**Document segment:**
# another Atlantic/Mikado bash



## lownote (Jan 3, 2008)

It's not done, but it's coming along. I got the idea from Rex Ammerman and got a lot of help from Mike Williams.










I have a good bit of work left to do, but you get the idea. It's an Aristo Mikado married to a Lionel Atlantic, and it comes out very close to an H8-H10



I've been annoyed for a while by the fact the the Mikado I had was lettered for the PRR but had no PRR features. And also it just looks too big on our layout, which has some 8 foot curves on it. The model doesn't have the overhang, but it has all the pulling power of the Mikado. I put AML baal-beating wheeels on the tender, to imorve power pickup, but it looks too high to me now and I may have to think of another solution


Thanks to Rex and Mike for their help


----------



## Gary Armitstead (Jan 2, 2008)

Mike,

Very nice bash! That's one big Consolidation. I love it.


----------



## Mik (Jan 2, 2008)

Love it! 

On the tender, it isn't the wheels. It sits too high on the trucks. Is there an easy way to shave down the bolster? Even 1/16 should help considerably


----------



## Nicholas Savatgy (Dec 17, 2008)

*That came out nice, just love those atlantics. you might want to paint the motor black so it doesnt show as much other wise nice job







what did you do with all the spare parts from the atlantic? if you want to sell them pm me.*


----------



## altterrain (Jan 2, 2008)

Nice 2-8-0 Consolidation there, Mike. Where's the Atlantic?









-Brian


----------



## lownote (Jan 3, 2008)

Thanks all--Mik, I had to put a shim on top of each truck, or else the larger wheels would hit the underframe. I'll take it apart again and see what I can do, maybe just switch to aristo trucks. Painting the motor black is on the agenda


It's very close to a PRR H8-H10 without changing much at all


I bought two Atlantics at once on ebay--those one here was not running, the other one runs well. I think I'm going to modify it to replace my aristo Pacific. The PRR Atlantics were really successful designs and they were still running into the 50s on branch lines. An Atlantic pulling three or four heavyweights would look pretty good.


I'm not sure about the scale of the model--I think it's closer to 1:24 than 1:29


----------



## Richard Smith (Jan 2, 2008)

Mike, 

That's a wonderful bash. You've captured the Pennsy look quite well and I like the Belpaire firebox. You've got a good eye for sure. Using the other 
Atlantic superstructure for a 4-6-2 is a great idea. Maybe a K-4a with a solid pilot and drop front coupler? Whatever, I'm anxious to see it.


----------



## Mik (Jan 2, 2008)

Hmmm, can you mill reliefs for the wheels into the inside part of the underframe where it doesn't show? Just a thought.


----------



## East Broad Top (Dec 29, 2007)

Well proportioned loco, there! Can't wait to see it lettered and finished. 

Later, 

K


----------



## rwjenkins (Jan 2, 2008)

That's a great-looking bash! The overall height of the tender (in relation to the engine) looks fine to me as it is, but I think the reason why the space underneath the tender looks high is because the Lionel truck sideframes are a bit small for those wheels. You could try using the Aristo sideframes from the Mikado tender instead, or if you're sure that lowering the tender is the way to go, try using Accucraft AMS (1:32) wheels instead of the AML (1:29).


----------



## lownote (Jan 3, 2008)

Collected data entries
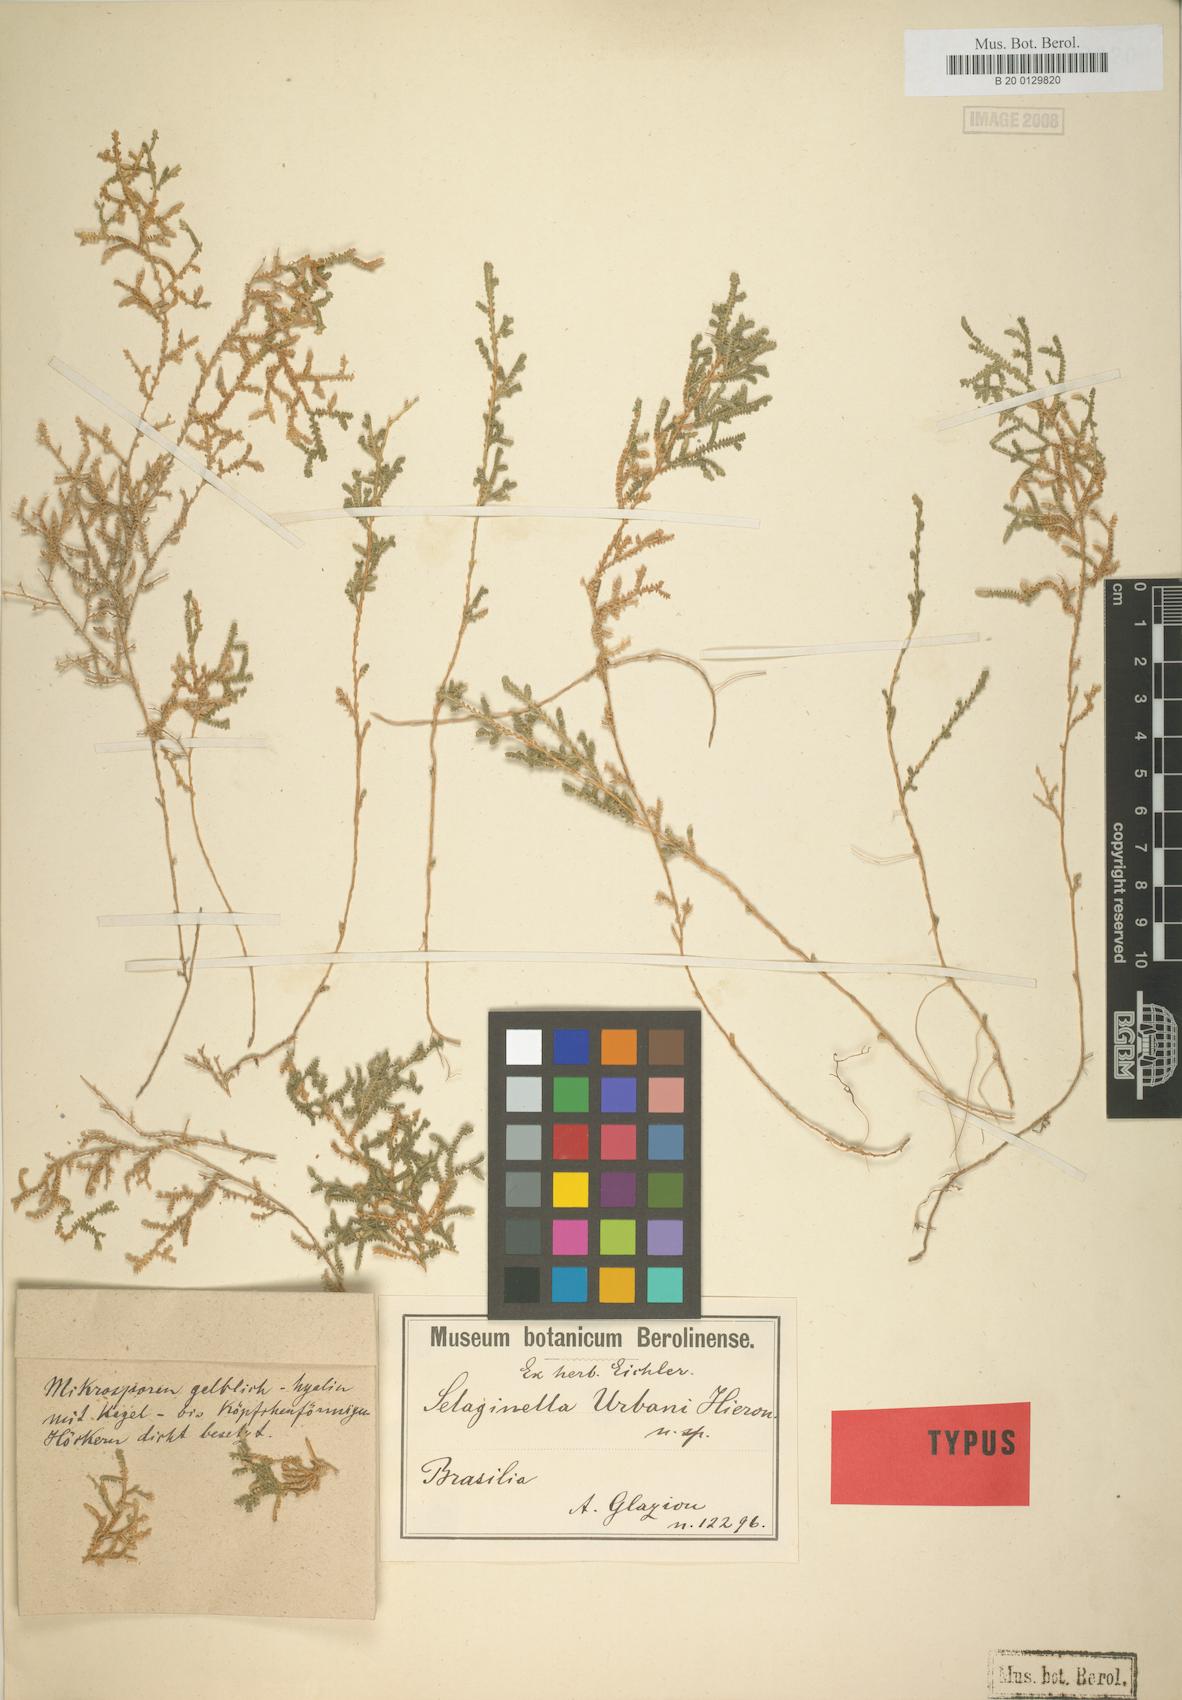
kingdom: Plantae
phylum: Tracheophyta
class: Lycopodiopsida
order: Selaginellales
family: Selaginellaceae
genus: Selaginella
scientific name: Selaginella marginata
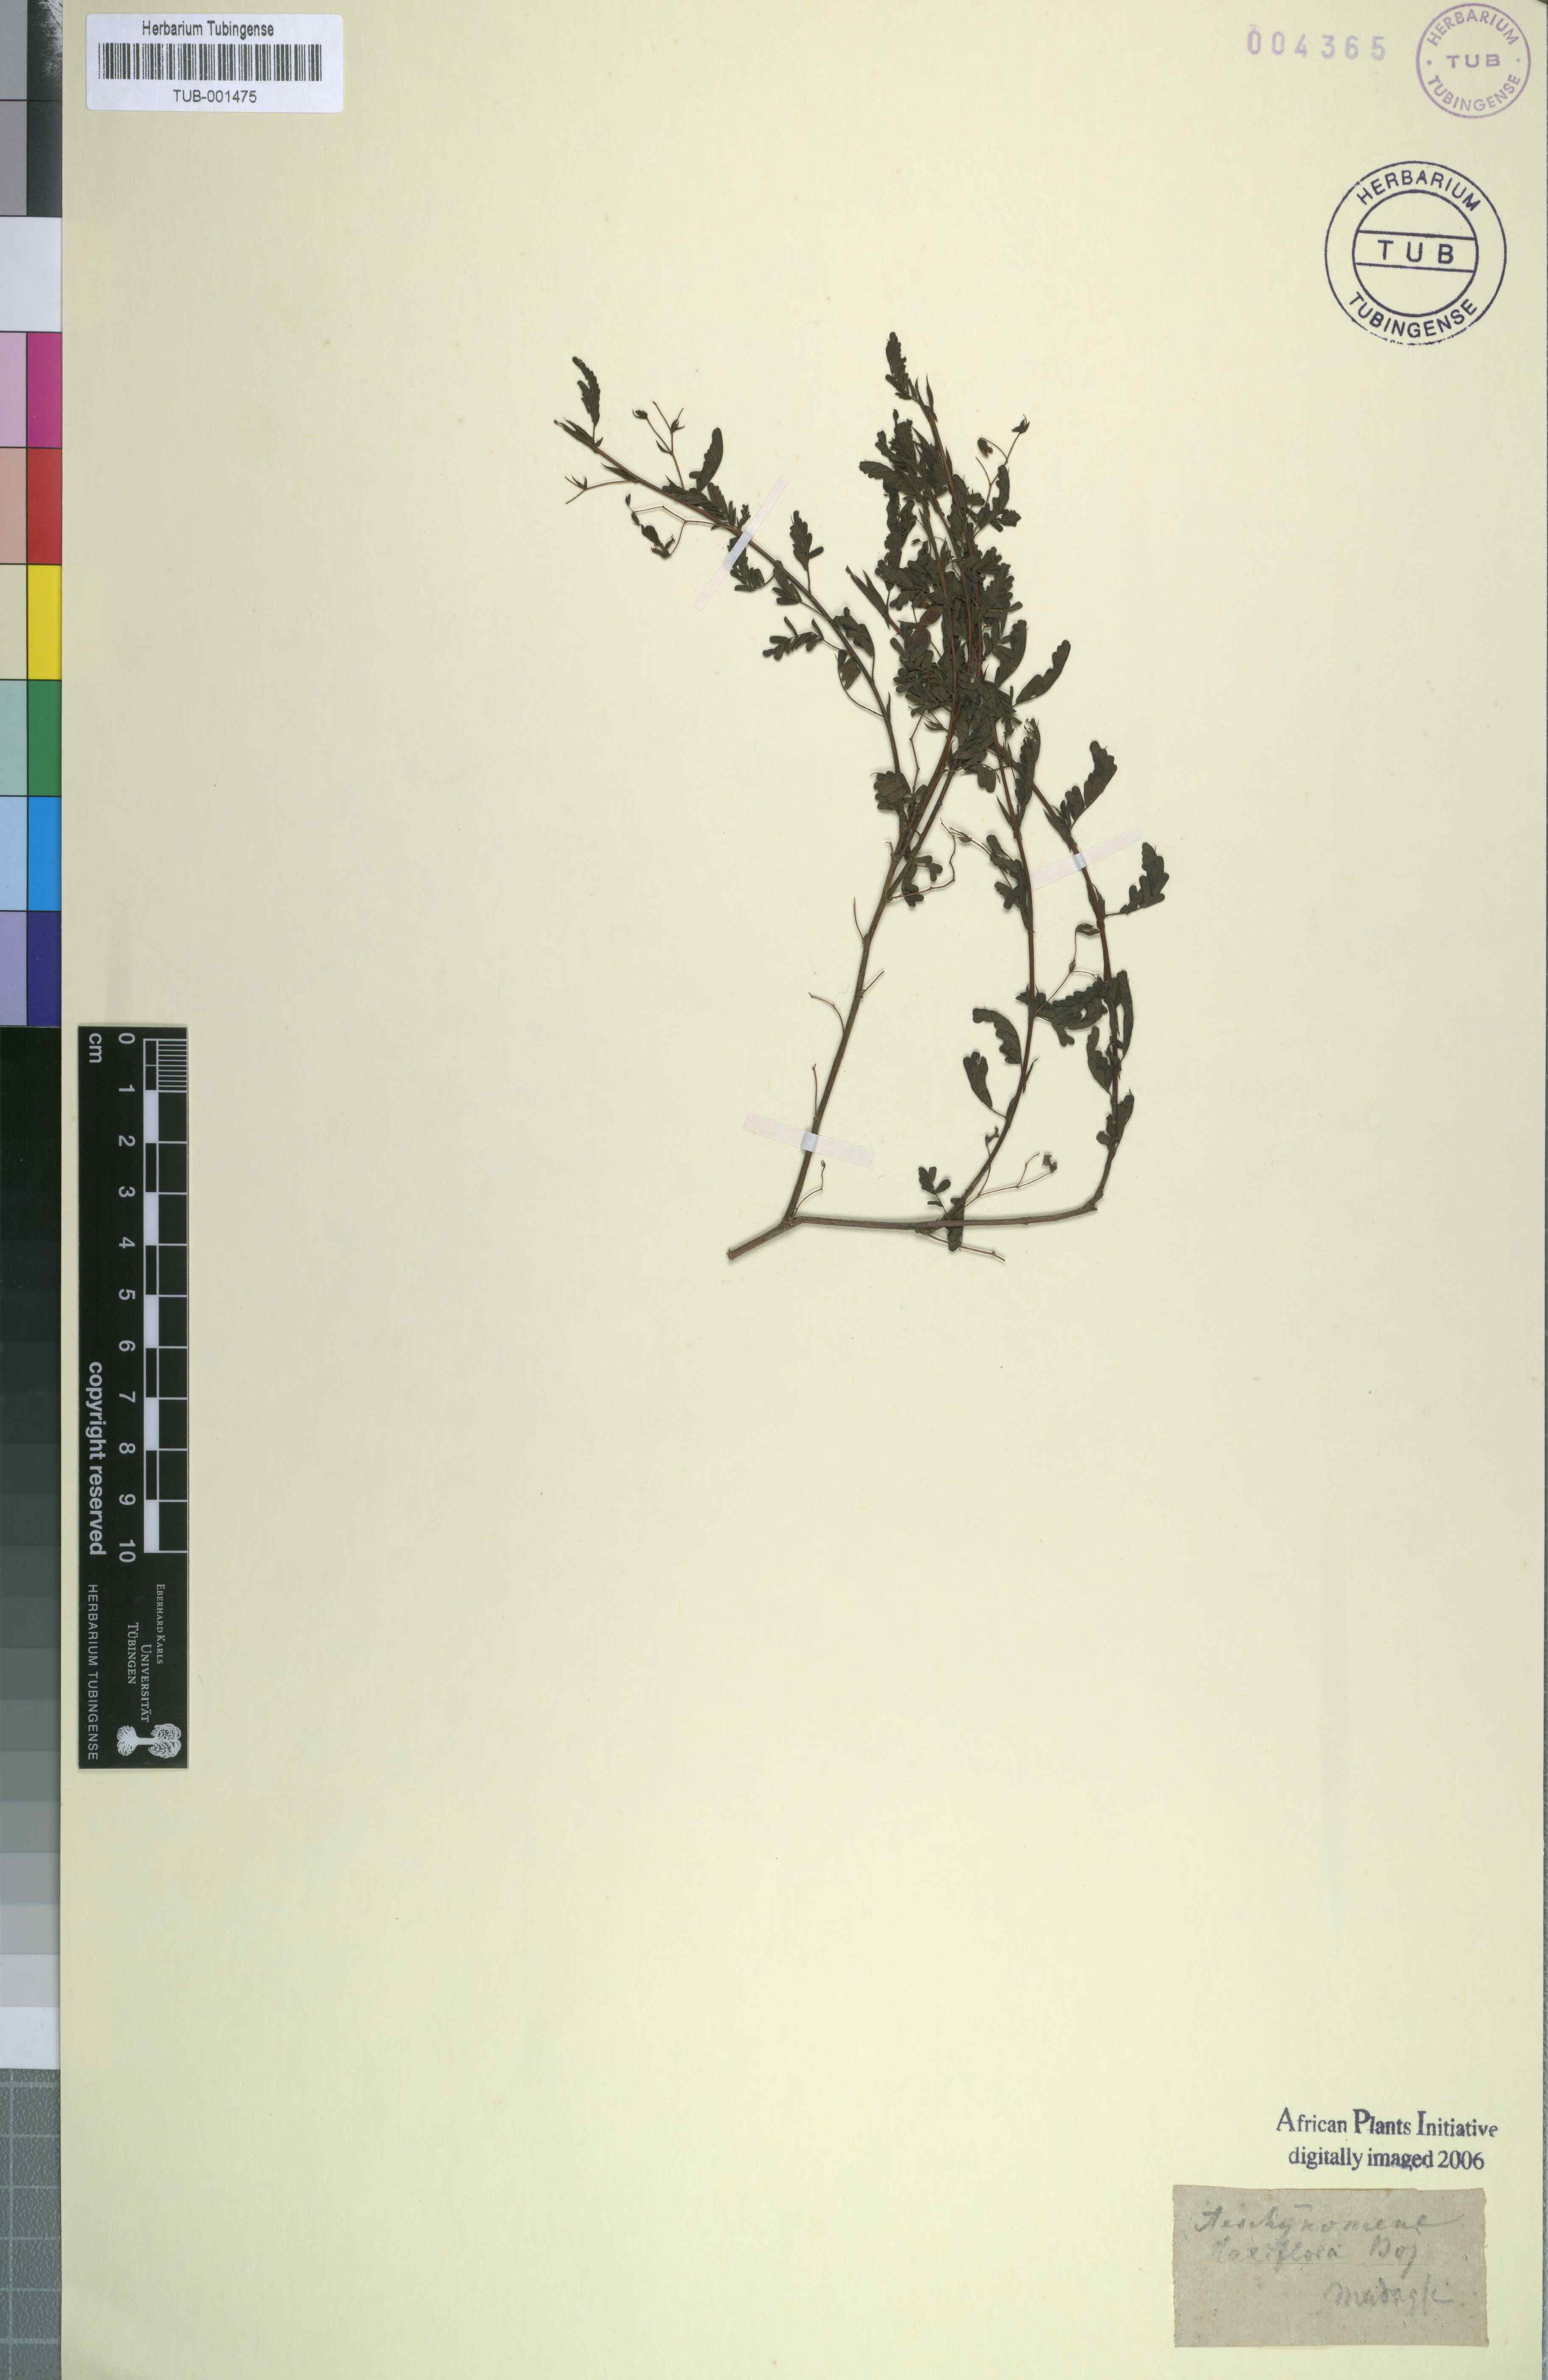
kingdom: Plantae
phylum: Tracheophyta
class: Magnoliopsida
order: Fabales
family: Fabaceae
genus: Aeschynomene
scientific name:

**Requirement:** According to the thread about the Atlantic/Mikado bash, which two locomotive models were combined to build the engine?

**Result of this exercise:** An Aristo Mikado and a Lionel Atlantic.